En el lejano 1994 Jim Carrey ya había alcanzado el estatus de superestrella protagonizando cintas como La Máscara y la primera Ace Ventura. Todavía faltaban unos años para que, con una posición destacada en la industria que le llevó a ser durante un tiempo el actor mejor pagado, protagonizase un giro hacia modos más serios como el que de la mano de Peter Weir le llevó en 1998 a El show de Truman, sin descuidar en ningún caso su vertiente cómica que en aquel año iba a darle otro momento dulce.
Bobby y Peter Farrelly, por el contrario, se lanzaban de su mano —y de la de un Jeff Daniels por aquel entonces abonado a los papeles secundarios— a la que iba a ser su primera gran película, la que iniciaría una carrera de éxitos que daría nombre a un sentido del humor propio, con una consumación que llegaría apenas cuatro años después con Algo Pasa con Mary.
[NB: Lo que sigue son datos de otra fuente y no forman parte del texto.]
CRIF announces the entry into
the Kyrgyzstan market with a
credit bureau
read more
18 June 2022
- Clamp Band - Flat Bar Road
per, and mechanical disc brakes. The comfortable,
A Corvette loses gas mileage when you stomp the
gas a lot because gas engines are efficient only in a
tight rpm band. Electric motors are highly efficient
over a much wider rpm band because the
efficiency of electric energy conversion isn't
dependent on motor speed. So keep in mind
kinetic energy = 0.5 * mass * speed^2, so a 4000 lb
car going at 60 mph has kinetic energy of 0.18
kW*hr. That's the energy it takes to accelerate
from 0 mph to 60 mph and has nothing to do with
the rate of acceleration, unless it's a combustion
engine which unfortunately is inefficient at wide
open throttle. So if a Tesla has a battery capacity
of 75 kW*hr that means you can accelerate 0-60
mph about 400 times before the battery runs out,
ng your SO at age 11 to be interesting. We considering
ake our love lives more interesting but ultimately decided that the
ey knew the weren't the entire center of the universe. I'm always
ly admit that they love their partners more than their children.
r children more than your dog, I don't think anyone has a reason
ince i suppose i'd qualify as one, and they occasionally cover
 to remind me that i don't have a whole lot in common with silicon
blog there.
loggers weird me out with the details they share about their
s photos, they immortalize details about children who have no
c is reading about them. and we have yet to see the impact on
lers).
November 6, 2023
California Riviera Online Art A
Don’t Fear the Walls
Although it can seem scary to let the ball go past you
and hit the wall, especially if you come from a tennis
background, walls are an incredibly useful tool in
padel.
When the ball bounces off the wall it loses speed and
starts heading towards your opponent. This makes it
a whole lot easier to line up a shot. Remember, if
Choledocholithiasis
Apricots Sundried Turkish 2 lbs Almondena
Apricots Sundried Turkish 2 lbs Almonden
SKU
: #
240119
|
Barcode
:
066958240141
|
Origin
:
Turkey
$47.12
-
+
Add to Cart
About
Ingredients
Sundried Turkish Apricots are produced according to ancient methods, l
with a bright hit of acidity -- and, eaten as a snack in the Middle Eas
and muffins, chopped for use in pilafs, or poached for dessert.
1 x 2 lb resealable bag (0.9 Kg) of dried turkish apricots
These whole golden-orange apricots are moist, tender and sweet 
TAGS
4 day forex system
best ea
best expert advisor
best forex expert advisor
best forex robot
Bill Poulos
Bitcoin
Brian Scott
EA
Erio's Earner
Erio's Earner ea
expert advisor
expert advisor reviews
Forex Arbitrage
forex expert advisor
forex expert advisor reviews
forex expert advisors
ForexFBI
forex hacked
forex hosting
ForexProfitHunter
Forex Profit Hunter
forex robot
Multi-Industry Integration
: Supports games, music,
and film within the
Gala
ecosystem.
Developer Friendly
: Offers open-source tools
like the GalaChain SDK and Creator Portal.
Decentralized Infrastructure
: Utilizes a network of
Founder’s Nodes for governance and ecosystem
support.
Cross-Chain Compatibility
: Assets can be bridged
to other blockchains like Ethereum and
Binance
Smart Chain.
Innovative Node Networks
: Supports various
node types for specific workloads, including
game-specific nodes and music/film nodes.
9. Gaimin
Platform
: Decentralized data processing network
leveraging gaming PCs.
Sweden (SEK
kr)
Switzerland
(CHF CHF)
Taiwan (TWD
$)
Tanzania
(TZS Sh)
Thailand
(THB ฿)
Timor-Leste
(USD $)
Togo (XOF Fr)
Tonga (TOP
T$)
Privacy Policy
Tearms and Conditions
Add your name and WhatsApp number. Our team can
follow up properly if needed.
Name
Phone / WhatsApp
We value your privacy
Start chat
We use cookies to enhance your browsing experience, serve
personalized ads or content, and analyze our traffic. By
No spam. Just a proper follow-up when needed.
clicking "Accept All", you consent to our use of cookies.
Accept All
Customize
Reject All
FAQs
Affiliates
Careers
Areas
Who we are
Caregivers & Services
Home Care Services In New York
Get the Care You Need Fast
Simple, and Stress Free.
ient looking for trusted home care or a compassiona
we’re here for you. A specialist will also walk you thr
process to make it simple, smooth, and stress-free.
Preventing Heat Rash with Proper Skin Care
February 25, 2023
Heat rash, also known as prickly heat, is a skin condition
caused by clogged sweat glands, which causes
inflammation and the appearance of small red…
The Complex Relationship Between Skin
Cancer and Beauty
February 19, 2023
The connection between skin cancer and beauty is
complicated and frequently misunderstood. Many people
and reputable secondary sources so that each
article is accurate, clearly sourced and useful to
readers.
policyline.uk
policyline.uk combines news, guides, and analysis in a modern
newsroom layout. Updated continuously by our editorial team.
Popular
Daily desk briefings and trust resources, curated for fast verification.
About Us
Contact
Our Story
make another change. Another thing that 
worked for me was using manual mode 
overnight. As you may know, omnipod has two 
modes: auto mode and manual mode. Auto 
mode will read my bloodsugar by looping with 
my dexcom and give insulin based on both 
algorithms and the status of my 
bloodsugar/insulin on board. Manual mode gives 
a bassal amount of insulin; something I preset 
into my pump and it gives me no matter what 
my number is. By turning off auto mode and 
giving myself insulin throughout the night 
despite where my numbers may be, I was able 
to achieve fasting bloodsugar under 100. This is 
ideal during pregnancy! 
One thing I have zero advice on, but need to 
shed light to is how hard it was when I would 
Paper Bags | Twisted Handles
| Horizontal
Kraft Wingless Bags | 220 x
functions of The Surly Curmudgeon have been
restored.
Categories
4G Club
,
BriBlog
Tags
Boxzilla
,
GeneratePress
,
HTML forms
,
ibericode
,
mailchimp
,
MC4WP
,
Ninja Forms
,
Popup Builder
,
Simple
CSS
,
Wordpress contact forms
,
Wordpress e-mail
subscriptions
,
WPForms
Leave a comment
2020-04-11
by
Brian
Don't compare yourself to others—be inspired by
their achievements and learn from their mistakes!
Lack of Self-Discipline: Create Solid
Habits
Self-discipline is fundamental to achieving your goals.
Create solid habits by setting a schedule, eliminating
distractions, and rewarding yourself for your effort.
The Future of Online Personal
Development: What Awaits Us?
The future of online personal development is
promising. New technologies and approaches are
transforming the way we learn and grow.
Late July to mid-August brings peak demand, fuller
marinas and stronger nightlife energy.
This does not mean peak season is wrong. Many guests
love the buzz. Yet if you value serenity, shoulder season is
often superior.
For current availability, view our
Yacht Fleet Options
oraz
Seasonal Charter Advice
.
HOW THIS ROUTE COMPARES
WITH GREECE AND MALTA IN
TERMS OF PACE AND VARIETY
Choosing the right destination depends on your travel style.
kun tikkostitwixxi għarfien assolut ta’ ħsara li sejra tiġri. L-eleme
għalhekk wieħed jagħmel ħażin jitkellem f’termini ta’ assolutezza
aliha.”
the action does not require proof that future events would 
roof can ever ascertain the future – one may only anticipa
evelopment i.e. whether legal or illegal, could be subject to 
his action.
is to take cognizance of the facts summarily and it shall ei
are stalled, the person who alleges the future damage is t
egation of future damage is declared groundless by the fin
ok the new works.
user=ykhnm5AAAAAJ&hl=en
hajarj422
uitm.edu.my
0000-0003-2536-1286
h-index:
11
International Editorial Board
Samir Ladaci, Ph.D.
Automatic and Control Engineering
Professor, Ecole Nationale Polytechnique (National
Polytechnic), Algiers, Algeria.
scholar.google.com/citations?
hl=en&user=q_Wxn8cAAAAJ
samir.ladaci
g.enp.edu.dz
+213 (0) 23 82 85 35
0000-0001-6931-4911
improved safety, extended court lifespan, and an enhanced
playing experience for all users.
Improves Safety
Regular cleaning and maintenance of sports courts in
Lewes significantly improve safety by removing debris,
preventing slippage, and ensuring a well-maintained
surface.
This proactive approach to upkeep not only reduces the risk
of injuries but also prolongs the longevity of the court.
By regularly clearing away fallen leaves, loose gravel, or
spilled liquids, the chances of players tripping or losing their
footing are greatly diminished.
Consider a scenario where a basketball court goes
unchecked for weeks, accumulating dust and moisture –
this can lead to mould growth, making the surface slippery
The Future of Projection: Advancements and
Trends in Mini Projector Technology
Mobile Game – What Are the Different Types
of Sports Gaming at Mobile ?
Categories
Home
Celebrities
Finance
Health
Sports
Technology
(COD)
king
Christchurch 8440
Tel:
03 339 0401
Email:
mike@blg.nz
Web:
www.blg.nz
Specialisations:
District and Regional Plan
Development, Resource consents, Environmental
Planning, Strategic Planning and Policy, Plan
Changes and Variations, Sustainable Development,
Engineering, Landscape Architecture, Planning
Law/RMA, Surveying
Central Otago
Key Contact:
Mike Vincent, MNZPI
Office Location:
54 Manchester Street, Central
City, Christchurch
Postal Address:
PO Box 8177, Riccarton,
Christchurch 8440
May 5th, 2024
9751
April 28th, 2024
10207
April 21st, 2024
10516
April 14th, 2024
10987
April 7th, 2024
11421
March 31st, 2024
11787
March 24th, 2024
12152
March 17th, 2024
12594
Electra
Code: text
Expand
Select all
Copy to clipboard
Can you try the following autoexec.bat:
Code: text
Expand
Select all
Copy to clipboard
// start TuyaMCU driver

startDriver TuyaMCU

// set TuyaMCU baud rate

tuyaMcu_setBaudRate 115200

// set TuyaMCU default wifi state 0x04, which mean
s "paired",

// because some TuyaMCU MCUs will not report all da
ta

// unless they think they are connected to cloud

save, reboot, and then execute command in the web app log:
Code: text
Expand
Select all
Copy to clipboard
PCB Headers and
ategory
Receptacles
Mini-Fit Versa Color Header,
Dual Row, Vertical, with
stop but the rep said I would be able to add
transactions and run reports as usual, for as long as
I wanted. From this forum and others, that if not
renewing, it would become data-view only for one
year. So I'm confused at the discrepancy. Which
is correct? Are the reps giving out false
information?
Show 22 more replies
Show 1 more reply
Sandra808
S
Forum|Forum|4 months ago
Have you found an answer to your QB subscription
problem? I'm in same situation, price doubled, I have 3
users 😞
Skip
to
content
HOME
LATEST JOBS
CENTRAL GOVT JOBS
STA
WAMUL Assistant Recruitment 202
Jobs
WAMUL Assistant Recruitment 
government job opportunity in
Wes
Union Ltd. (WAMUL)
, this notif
Desde entonces, los Farrelly han tenido pocas ocasiones de reencontrarse con éxitos como los de la cinta que nos ocupa, una película que en sus reposiciones televisivas ha alcanzado una categoría intemporal, de tal manera que sus posibles subversiones han quedado sorprendentemente bien integradas con el paso del tiempo, consiguiendo que gran parte de la audiencia caiga una y otra vez rendida a su propuesta.
Precisamente en el curso de una de sus reposiciones, un Jim Carrey alojado en la habitación de un hotel llegó a la conclusión de que aquello merecía una continuación. Una conclusión a la que podía llegarse desde un enfoque puramente mercantilista tan a la medida de estos tiempos, pero también —para ser justos— desde la nostalgia o la sensación de no haber sacado suficiente rendimiento al dueto protagonista.
Curiosamente, que Carrey diera su brazo a torcer no fue inicialmente suficiente. Tuvo que pasar aún bastante tiempo para que todas las partes implicadas se pusieran de acuerdo y las codicias de las compañías con intereses encontraran un punto para el acuerdo, de tal forma que se redondease la cifra hasta alcanzar los 20 años que han sido precisos para continuar con su historia.
Si nos guiamos por el infalible dictamen de la audiencia, la espera aparentemente ha merecido la pena. Todas esas reposiciones esparcidas en el tiempo han servido de campaña de marketing única: bastaba apenas con dar una señal, y se formarían colas en las puertas de los cines. El resultado, probablemente, lo de menos.
John Morris, Mike Cerrone y Sean Anders se incorporan en esta ocasión a participar de un libreto que busca una continuación de manual, tirando de recursos que funcionaron para estirar la fórmula de manera cuestionable: donde hubo escatología, profundizar en la repugnancia; donde hubo estupidez, sublimarla hasta lo estridente… añadir más personajes extravagantes, dar un leitmotiv que funcione de forma indiferente para una nueva road movie en nombre de la tontería cuyo mecanismo no oculta su intención de ser burdo.
Por el camino, 2 tontos todavía más tontos logra anotarse algunos gags eficaces, en tanto que se limita a intentarlo en demasiados tramos que solo obtendrán respuesta del público más entregado (que, bien visto, fácilmente podría ser mayoría en la sala). El conjunto no tiene en general la chispa necesaria para funcionar como en su momento hizo la primera parte, y palidece en comparación con la frescura que tan pronto se les agotó a los hermanos Farrelly, y que ya nos condenó durante demasiado metraje de Amor Ciego (2001) antes de que su pólvora se mojase definitivamente en Pegado a ti (2003). Era comprensible que con tantos años sin dar con la tecla adecuada una nueva película volviese a convertirse en un muestrario de todas sus carencias, motivo último por el que tirando de la acumulación de guionistas han dado con una cinta que apenas acierta con su fuego a discreción, y que no funciona como entrega autónoma en ningún tramo.
Lo más inquietante, con todo, que puestos a tratar de exprimir algunos nombres igual de icónicos que los antes citados los susodichos hermanos se planteen proseguir su explotación progresiva. Algo malo terminaría pasando con Mary… y nosotros tendríamos que padecerlo.